§ WHAT YOU ARE ASKED TO DO:
Search the records for the string "feet". Copy each line where it occurs.

(Beginning of EXERCISE MATERIALS)

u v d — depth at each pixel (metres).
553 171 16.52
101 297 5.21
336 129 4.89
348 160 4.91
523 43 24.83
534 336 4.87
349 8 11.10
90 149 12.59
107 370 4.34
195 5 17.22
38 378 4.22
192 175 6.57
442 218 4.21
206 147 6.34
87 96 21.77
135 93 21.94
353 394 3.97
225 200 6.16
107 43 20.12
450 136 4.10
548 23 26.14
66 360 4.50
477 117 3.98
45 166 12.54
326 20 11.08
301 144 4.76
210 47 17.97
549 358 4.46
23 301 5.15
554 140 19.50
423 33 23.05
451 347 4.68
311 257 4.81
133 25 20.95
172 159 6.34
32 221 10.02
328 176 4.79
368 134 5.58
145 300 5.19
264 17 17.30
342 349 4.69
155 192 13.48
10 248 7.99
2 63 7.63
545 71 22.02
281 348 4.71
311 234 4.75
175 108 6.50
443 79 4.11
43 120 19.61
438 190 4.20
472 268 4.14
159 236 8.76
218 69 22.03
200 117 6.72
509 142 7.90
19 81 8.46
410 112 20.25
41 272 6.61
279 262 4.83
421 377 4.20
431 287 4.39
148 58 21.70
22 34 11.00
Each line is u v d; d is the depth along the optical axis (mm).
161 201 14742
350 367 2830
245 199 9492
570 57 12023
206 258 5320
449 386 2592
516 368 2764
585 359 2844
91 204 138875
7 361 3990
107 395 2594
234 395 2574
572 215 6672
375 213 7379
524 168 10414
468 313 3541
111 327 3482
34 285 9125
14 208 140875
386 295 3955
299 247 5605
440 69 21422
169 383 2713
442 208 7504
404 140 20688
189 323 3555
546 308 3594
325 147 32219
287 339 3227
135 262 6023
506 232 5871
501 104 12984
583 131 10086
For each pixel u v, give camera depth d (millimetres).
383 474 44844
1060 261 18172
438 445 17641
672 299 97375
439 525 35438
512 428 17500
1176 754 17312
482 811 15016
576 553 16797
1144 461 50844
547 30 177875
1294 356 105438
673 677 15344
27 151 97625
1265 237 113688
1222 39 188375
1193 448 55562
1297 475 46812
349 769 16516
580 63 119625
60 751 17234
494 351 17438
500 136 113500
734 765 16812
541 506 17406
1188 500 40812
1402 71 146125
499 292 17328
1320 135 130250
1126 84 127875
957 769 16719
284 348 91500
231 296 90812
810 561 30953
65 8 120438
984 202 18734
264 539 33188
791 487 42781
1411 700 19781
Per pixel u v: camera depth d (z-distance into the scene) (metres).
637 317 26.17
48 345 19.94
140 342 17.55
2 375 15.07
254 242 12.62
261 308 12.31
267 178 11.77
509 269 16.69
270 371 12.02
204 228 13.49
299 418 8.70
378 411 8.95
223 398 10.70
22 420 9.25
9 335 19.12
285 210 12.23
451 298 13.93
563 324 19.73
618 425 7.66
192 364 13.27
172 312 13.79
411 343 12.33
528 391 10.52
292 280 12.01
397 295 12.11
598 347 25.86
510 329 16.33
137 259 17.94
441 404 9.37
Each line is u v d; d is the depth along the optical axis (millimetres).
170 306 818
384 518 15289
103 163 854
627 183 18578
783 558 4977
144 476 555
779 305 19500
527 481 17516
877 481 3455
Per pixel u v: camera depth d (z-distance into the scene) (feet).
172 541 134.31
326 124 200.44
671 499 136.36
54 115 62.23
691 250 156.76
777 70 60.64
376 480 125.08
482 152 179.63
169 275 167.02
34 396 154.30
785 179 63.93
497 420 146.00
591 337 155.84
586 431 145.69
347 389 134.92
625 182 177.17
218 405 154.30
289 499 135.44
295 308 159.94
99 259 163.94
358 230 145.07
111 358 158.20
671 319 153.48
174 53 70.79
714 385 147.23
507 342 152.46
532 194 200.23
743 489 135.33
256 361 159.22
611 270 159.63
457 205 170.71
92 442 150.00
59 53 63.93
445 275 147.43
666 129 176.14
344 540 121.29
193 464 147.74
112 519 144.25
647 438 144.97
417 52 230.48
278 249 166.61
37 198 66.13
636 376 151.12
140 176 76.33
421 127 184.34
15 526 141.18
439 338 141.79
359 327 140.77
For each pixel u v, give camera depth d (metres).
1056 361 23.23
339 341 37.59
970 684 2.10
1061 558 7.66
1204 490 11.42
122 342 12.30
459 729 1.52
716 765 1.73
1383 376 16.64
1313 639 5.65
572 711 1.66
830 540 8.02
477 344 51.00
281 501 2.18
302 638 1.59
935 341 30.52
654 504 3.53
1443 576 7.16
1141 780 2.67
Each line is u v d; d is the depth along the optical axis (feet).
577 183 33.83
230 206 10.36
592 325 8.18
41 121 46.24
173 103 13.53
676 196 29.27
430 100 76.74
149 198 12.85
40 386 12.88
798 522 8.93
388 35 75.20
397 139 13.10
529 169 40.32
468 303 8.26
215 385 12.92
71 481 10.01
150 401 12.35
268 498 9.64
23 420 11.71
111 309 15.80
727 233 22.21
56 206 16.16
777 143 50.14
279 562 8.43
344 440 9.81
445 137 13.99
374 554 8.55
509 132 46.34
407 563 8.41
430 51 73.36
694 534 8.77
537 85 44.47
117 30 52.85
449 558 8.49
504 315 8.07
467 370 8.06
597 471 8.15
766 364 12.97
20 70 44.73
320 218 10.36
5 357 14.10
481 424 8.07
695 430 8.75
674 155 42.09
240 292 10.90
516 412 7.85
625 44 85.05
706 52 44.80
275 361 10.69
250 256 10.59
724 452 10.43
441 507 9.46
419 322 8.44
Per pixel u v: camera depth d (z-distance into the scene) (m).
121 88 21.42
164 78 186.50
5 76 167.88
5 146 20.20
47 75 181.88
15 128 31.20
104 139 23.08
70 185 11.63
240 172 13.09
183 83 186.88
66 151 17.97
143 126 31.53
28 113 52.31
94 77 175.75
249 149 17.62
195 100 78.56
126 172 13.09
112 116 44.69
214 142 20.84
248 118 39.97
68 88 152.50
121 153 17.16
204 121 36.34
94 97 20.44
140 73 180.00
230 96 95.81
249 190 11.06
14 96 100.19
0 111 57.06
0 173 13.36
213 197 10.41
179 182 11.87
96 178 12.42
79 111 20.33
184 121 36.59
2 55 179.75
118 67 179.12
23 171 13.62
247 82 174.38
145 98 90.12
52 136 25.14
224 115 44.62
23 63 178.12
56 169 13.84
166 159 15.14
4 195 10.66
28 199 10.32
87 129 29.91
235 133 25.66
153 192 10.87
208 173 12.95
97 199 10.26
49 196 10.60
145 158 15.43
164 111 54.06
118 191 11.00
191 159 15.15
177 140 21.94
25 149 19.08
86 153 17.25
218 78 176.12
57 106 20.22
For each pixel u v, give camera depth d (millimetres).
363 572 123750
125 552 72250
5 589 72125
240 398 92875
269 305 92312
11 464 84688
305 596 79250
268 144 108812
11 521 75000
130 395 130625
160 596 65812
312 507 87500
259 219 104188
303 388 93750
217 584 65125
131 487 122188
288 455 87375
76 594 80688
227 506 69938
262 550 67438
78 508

(End of EXERCISE MATERIALS)

§ SOLUTION:
Per pixel u v: camera depth d (z-distance into the scene) (feet).
Each line is u v d; d is the depth along the optical axis (feet).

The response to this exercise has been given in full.